#### [Work required]
Can you copy out every one of the lines below word for word, leaving out the pictures?

#### [Dataset records]
------------

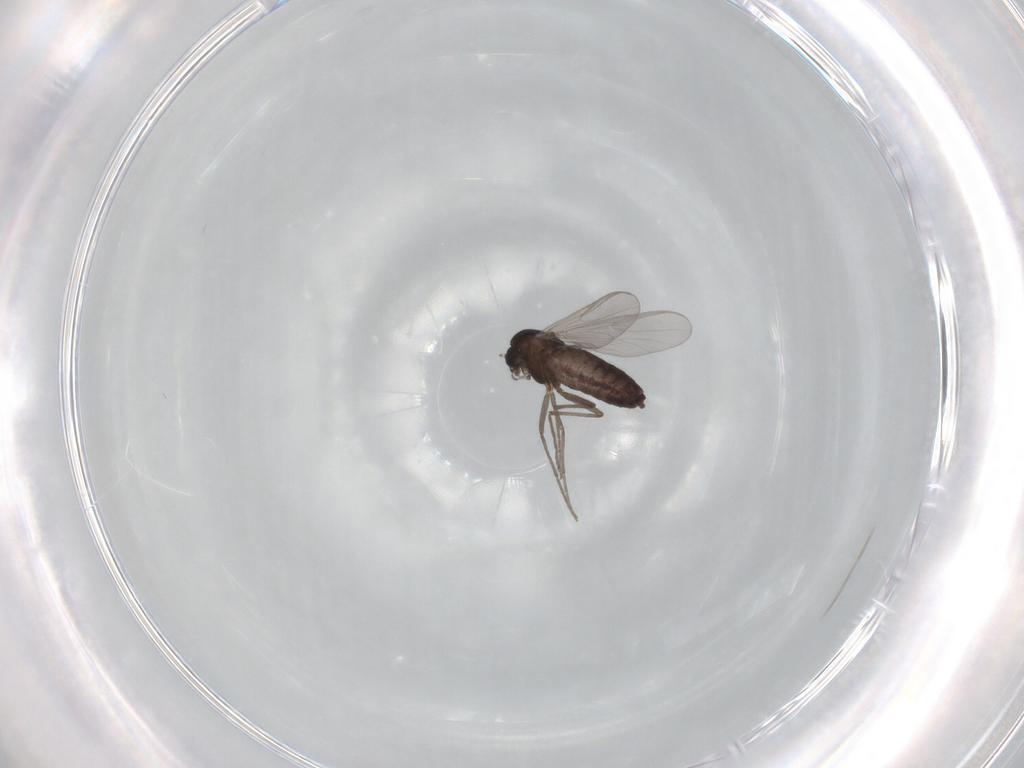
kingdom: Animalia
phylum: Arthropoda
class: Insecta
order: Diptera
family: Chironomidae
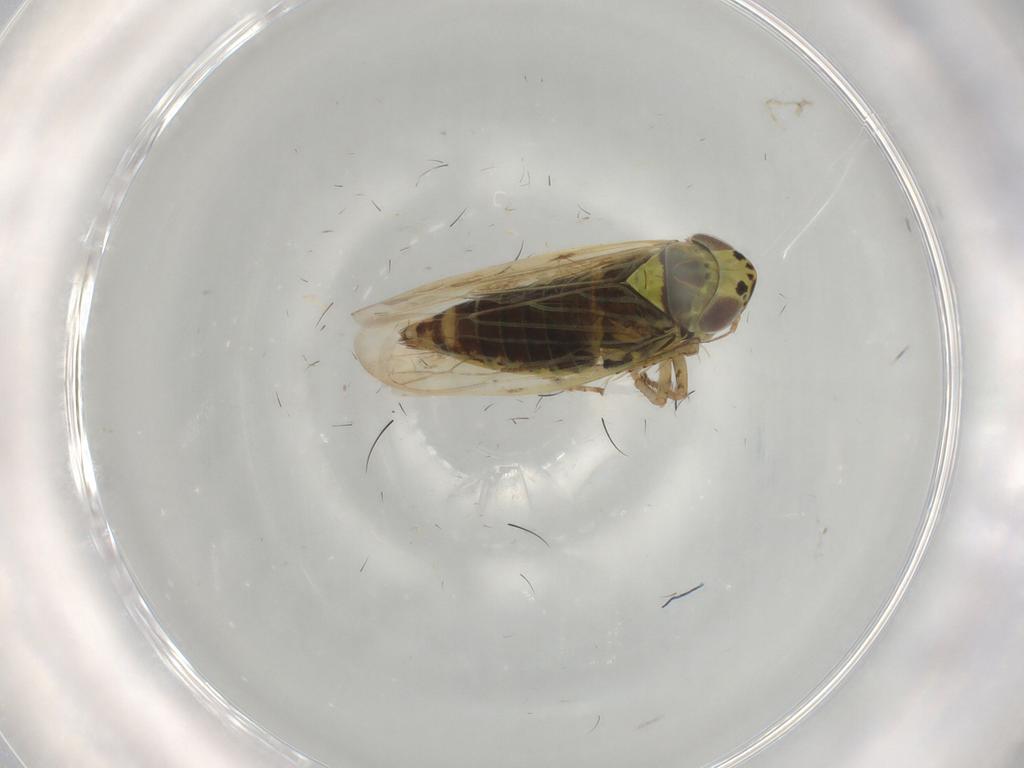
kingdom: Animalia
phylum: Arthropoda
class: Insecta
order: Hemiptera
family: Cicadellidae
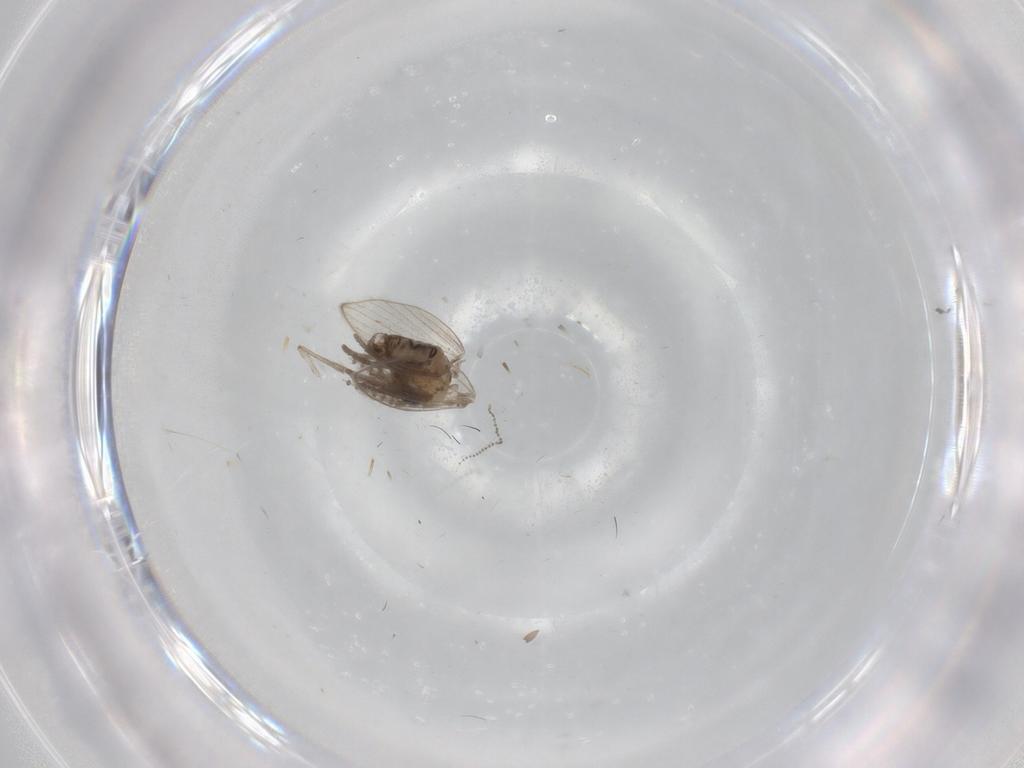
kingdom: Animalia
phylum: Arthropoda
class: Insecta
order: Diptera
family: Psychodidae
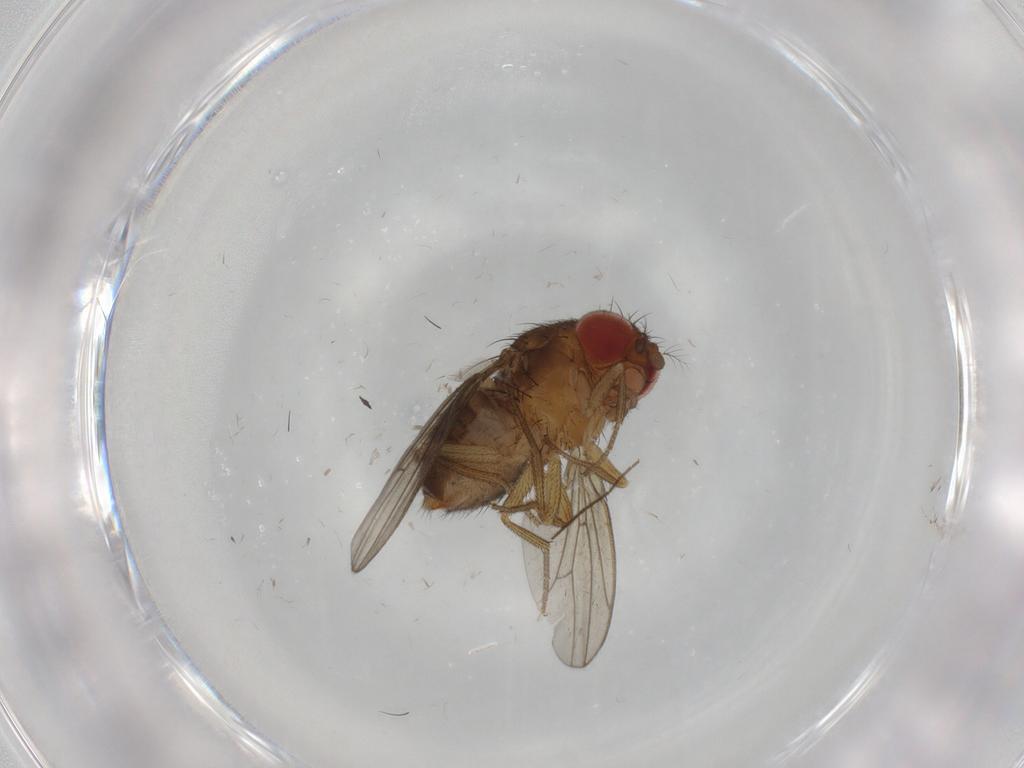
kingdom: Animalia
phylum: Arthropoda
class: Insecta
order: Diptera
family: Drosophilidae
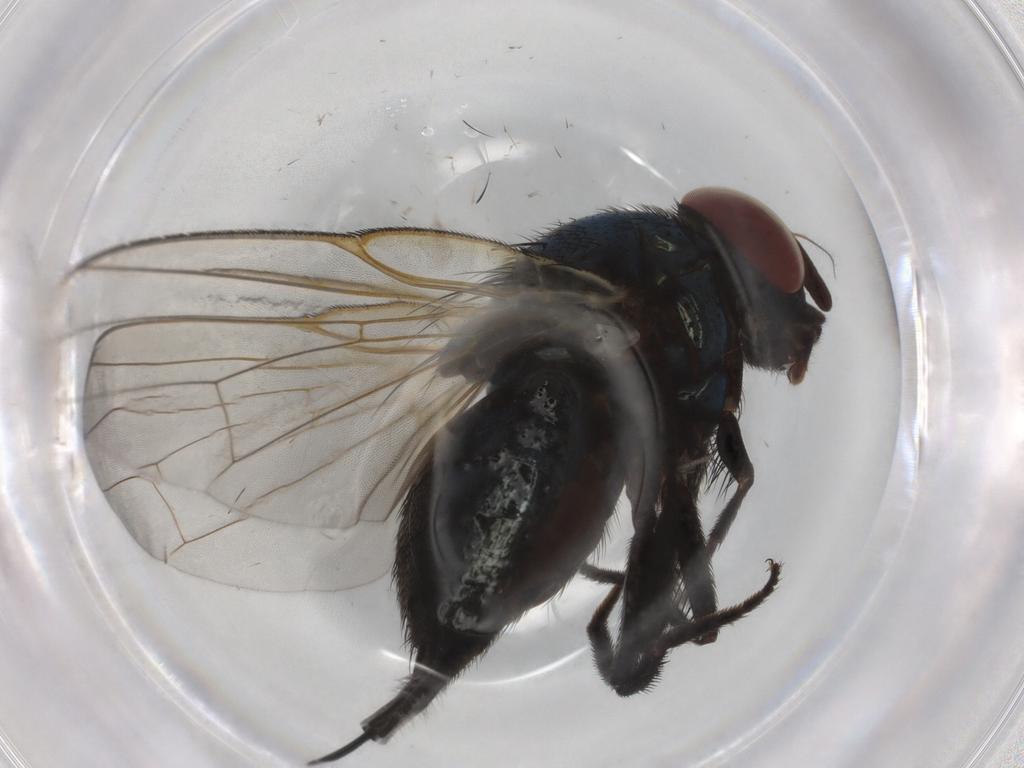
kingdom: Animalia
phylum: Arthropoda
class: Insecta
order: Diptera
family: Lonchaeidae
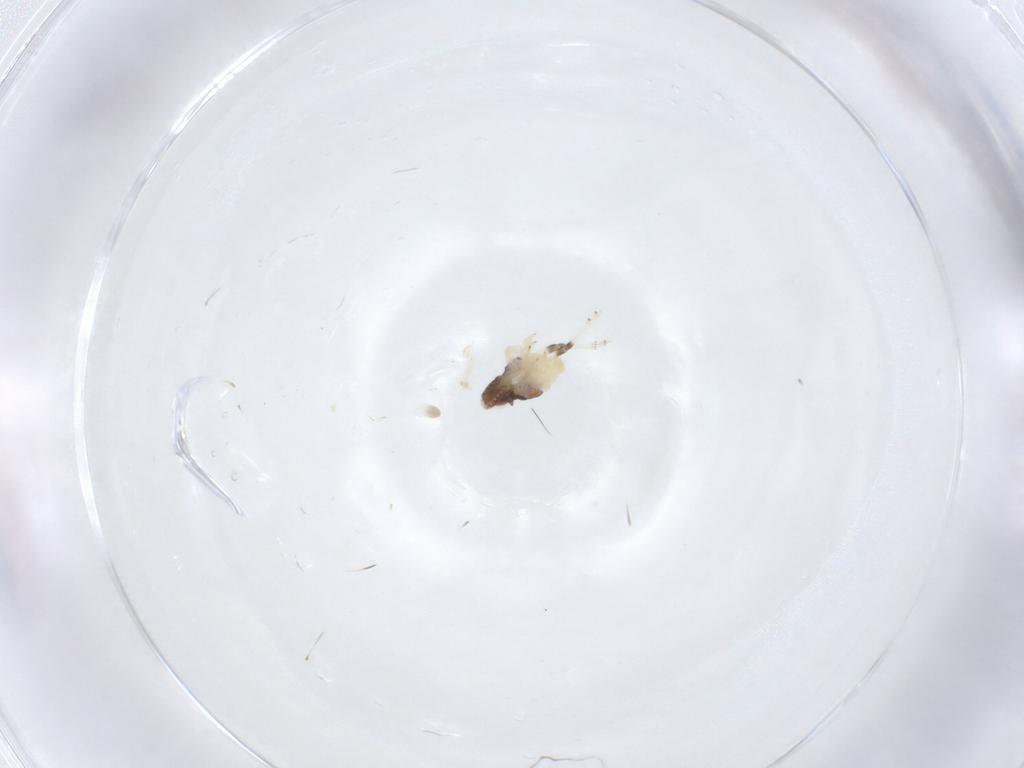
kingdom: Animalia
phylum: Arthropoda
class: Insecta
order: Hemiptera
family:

------------

#### [Response to the task]
kingdom: Animalia
phylum: Arthropoda
class: Insecta
order: Diptera
family: Chironomidae
kingdom: Animalia
phylum: Arthropoda
class: Insecta
order: Hemiptera
family: Cicadellidae
kingdom: Animalia
phylum: Arthropoda
class: Insecta
order: Diptera
family: Psychodidae
kingdom: Animalia
phylum: Arthropoda
class: Insecta
order: Diptera
family: Drosophilidae
kingdom: Animalia
phylum: Arthropoda
class: Insecta
order: Diptera
family: Lonchaeidae
kingdom: Animalia
phylum: Arthropoda
class: Insecta
order: Hemiptera
family:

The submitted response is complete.